All this symbolic stuff mixes the best of the pop, the conceptual, the minimalist and the Duchampian everyday with the beauty of the making. The fascination with language and meaning and the urge to deconstruct the painting itself led to some other jaw dropping stuff. Paintings prised apart by balls, the dissonance of primary colours and their linguistic identities, a canvas bitten by a bloke, presumably Johns. Bits of bodies. The bronzes perfect in their verisimilitude and the inspiration for subsequent generations. Love it.

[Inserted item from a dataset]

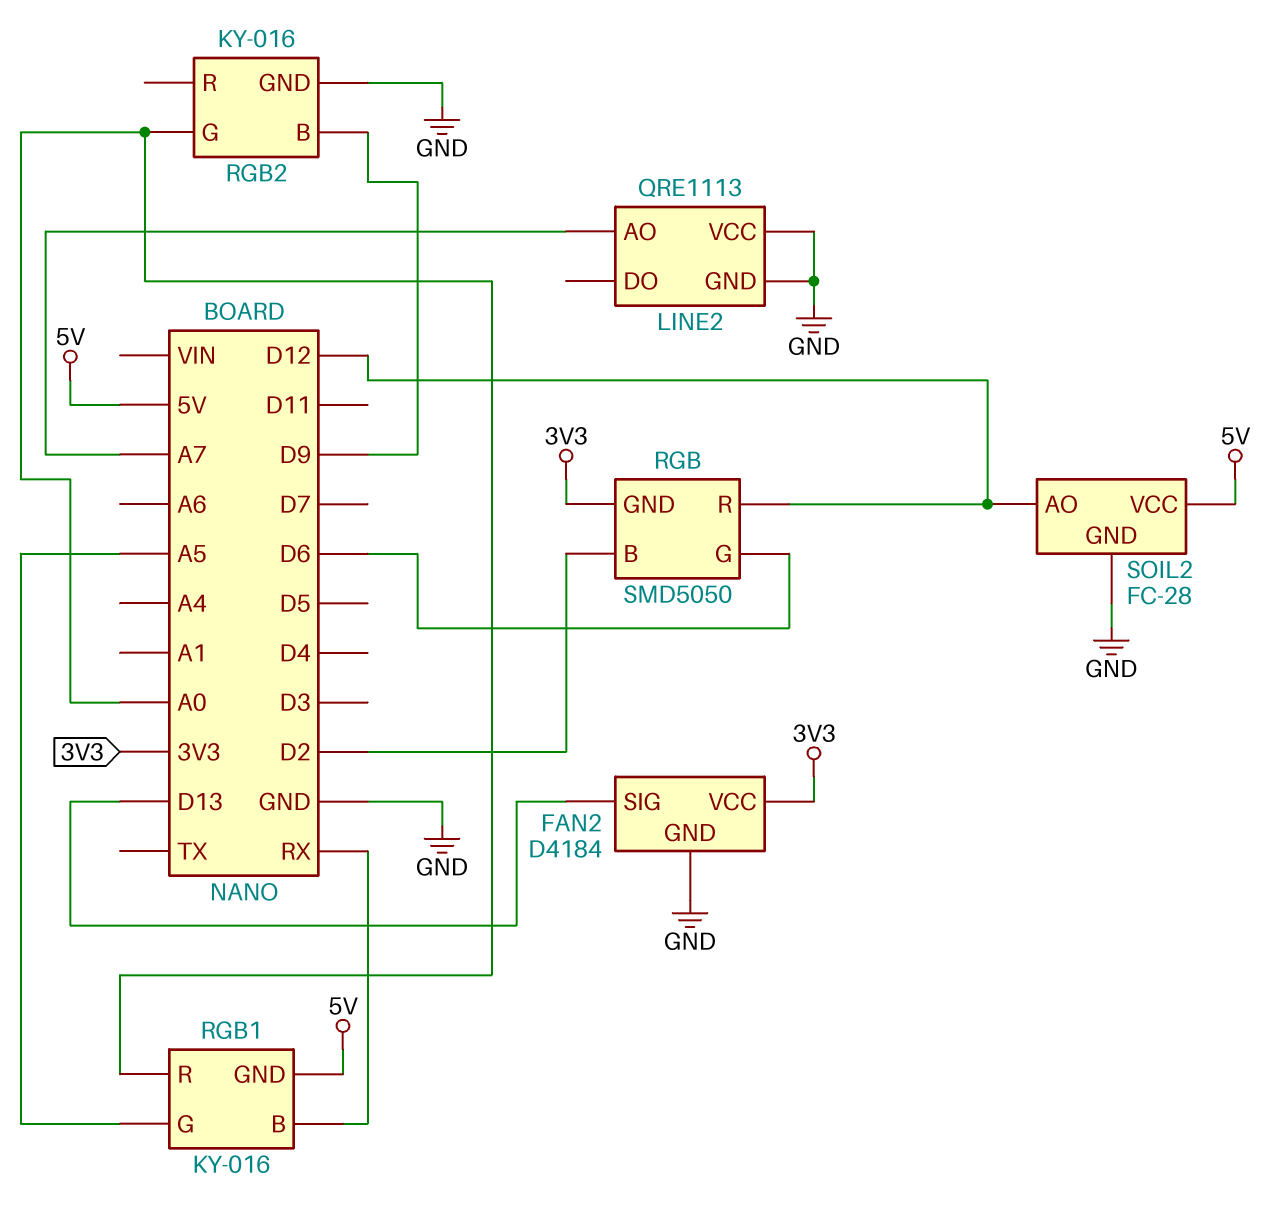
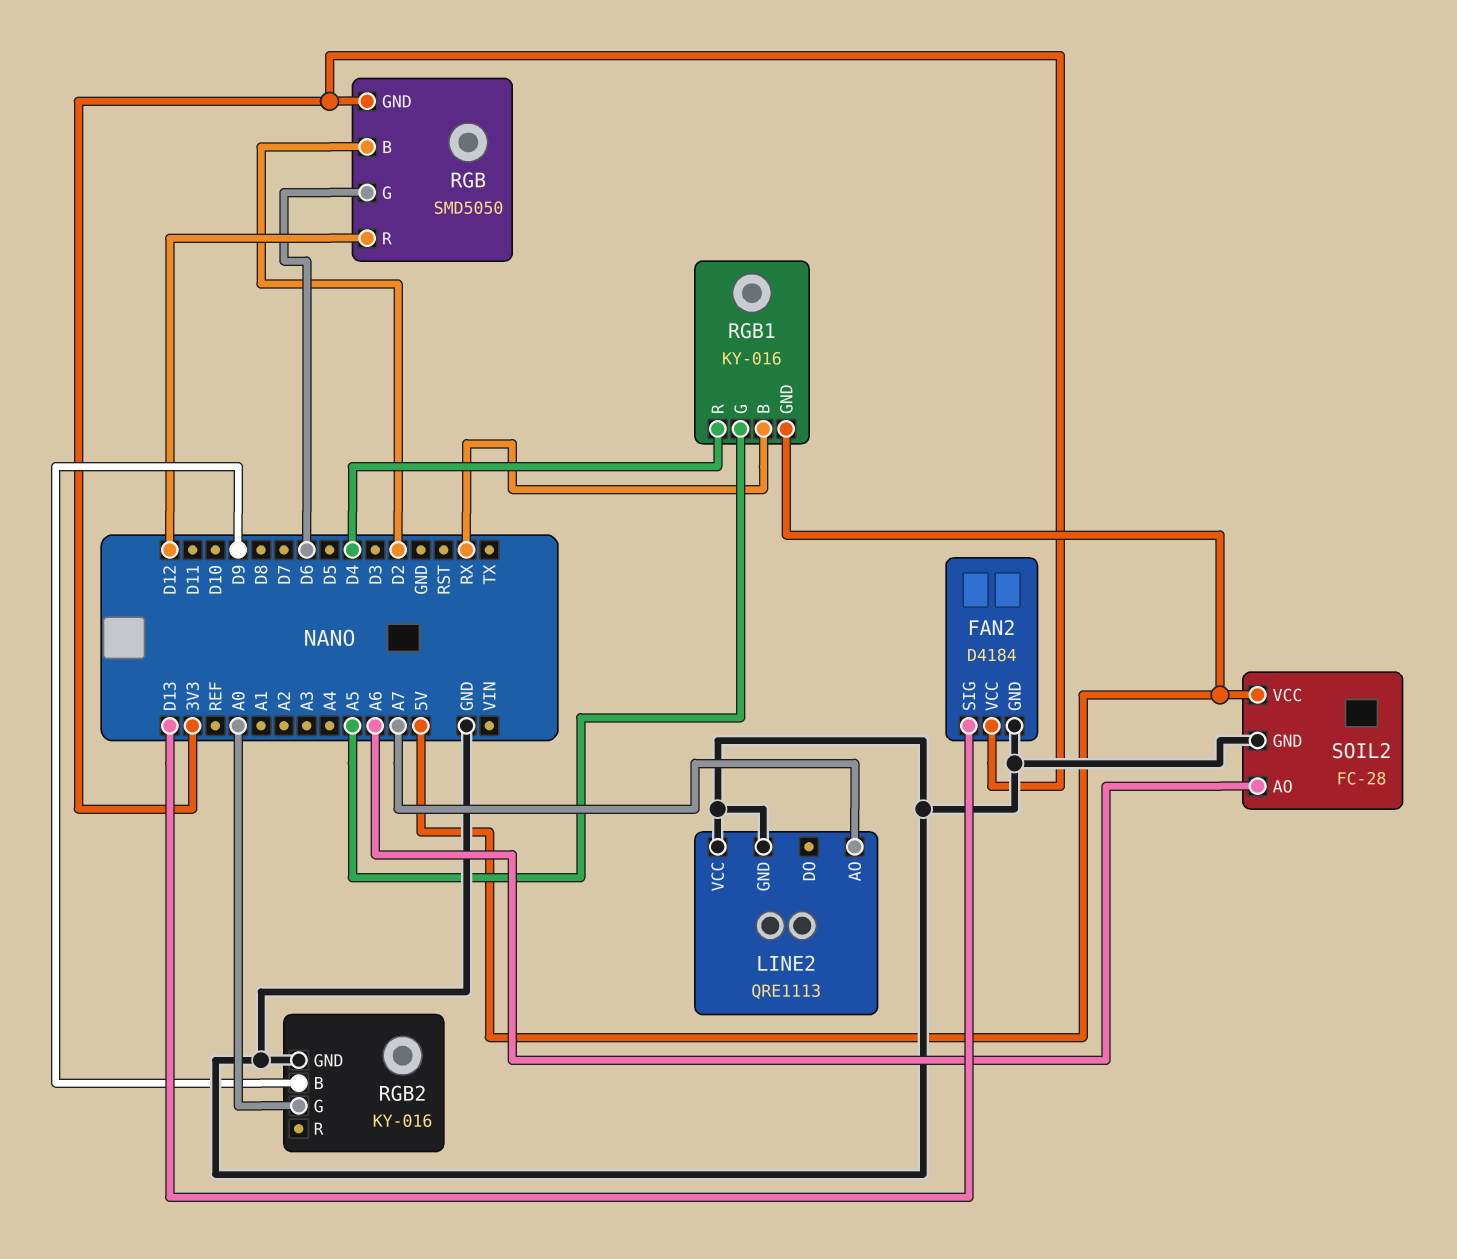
RGB1 pin R: A0 -> D4
SOIL2 pin AO: D12 -> A6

Then he discovered that wretched cross-hatching and it all came off the boil. I can see the urge to portray repetition, literalness, the absence of meaning. But take away the mystery of the symbols and you risk banality. Trying to make us think there is something behind this doesn’t cut it for me. Same with the references to Munch, the collaboration with Samuel Beckett, the Catenary series, the revisit of his Seasons work which take up the second half of the exhibition. There is still much to chew on for sure and the imagination is fertile. They just don’t grab you by the throat like the earlier work.

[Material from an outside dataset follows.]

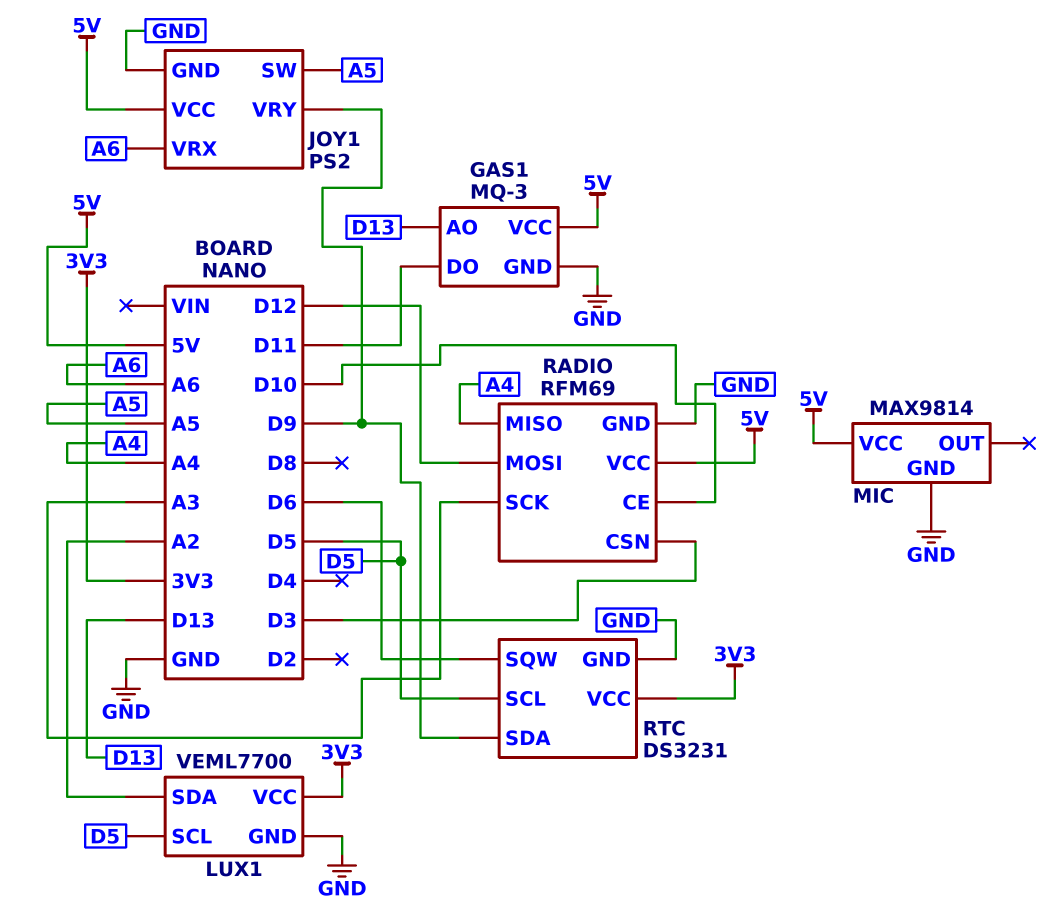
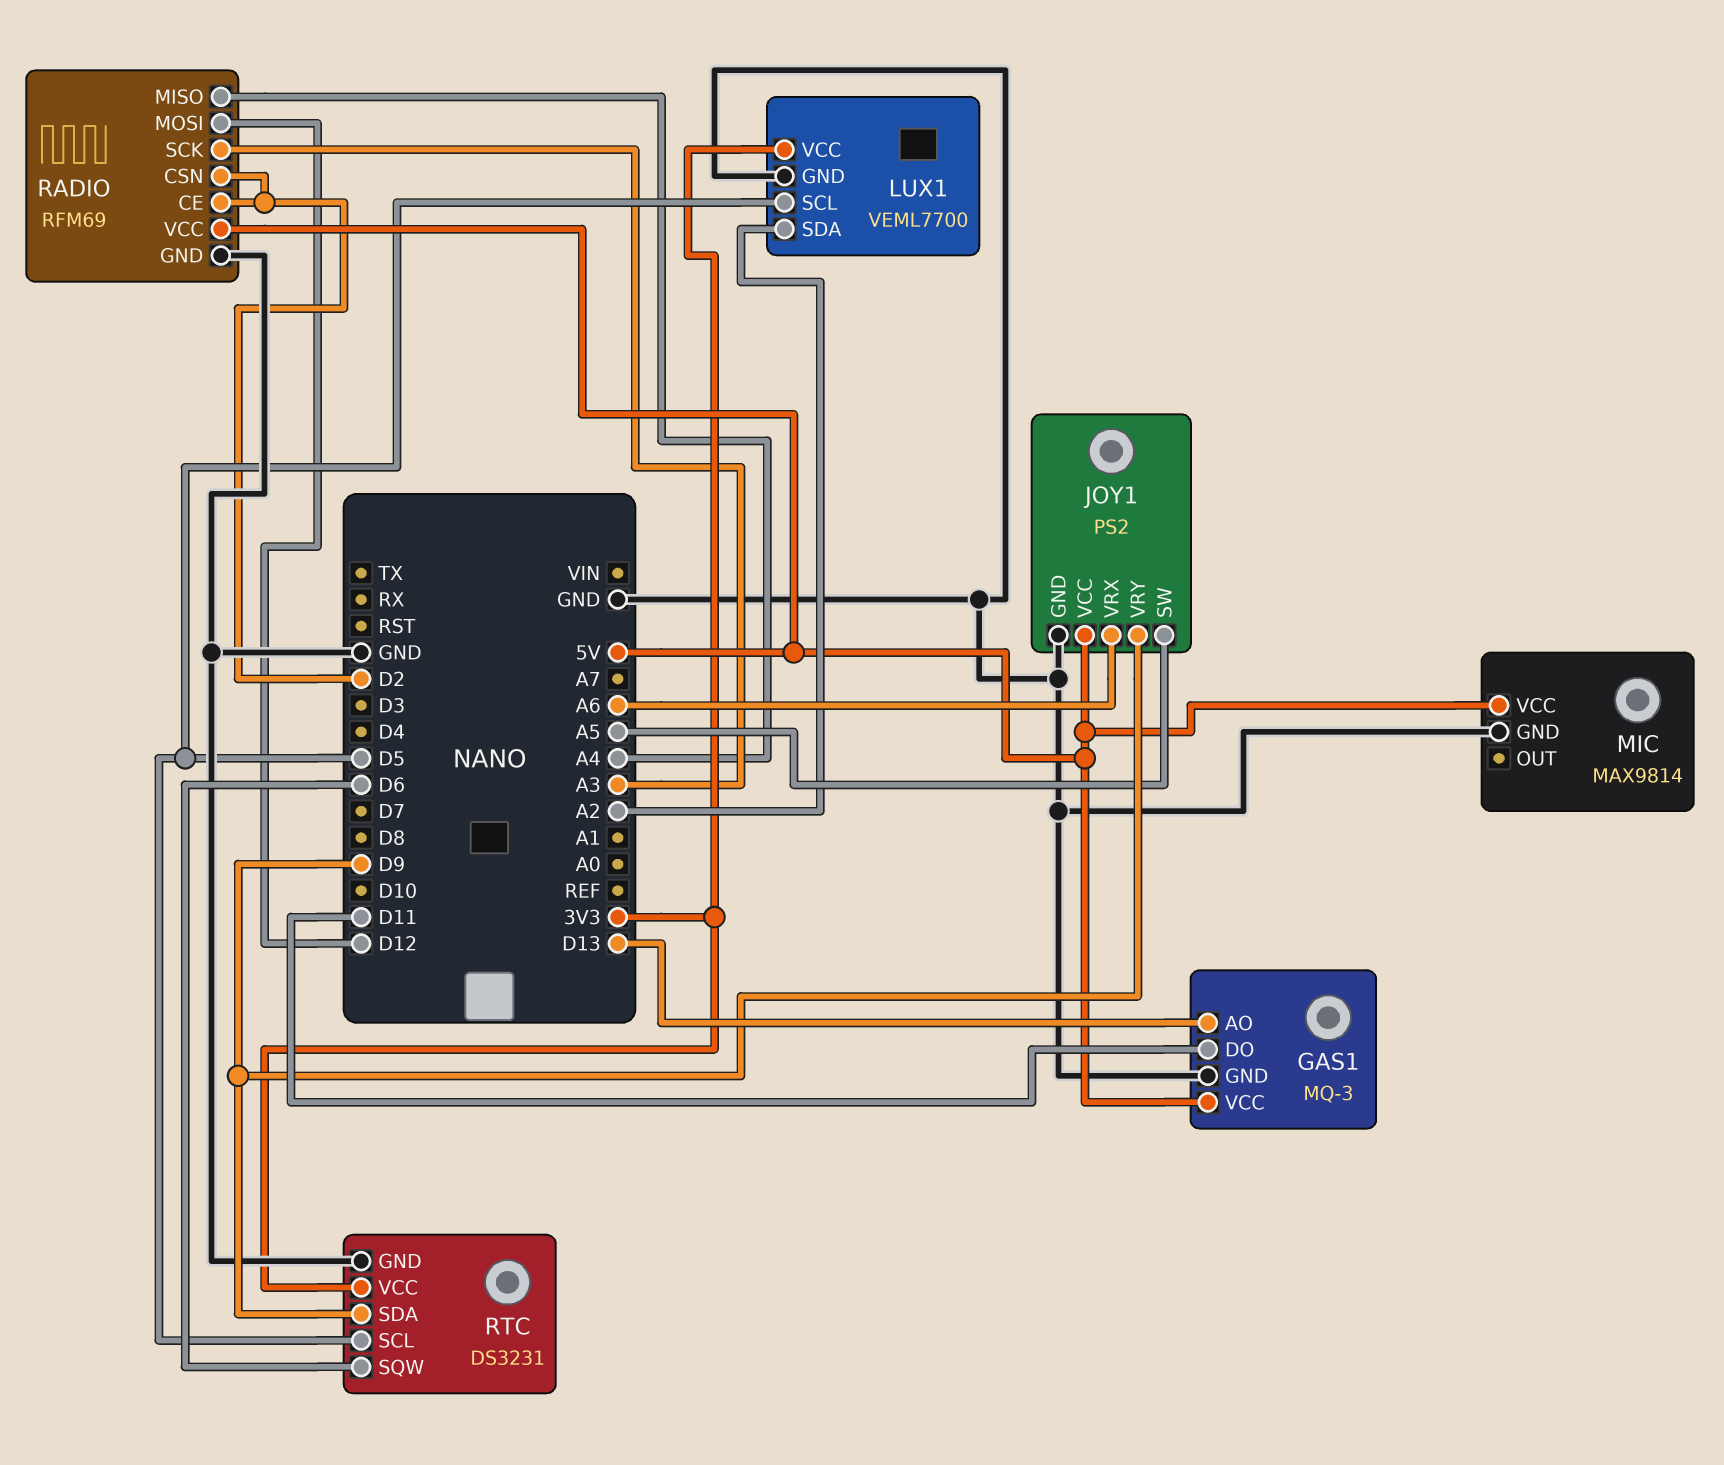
RADIO pin CE: D10 -> D2
RADIO pin CSN: D3 -> D2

In contrast to his mate Robert Rauschenberg, whose sense of fun and collaborative urges meant he could keep leaping from one bonkers project to the next, I reckon this dissection of the everyday might have been a bit of a trap for Jasper Johns which proved tricky to escape. Which is maybe why he has ended up quoting himself, always a bad sign. Still lucky for us he fell into it in the first place as we would be much poorer without it. As a reminder “art” is simply that which the rich and powerful buys, (with their own money or yours via pubic galleries), in this most perfect of capitalist markets. But, luckily for us plebs, the key externality is the opportunity to see some life enriching stuff. The first five or so rooms of “Something Resembling Truth” are about as good as it gets in terms of the second half of the C20 for such stuff.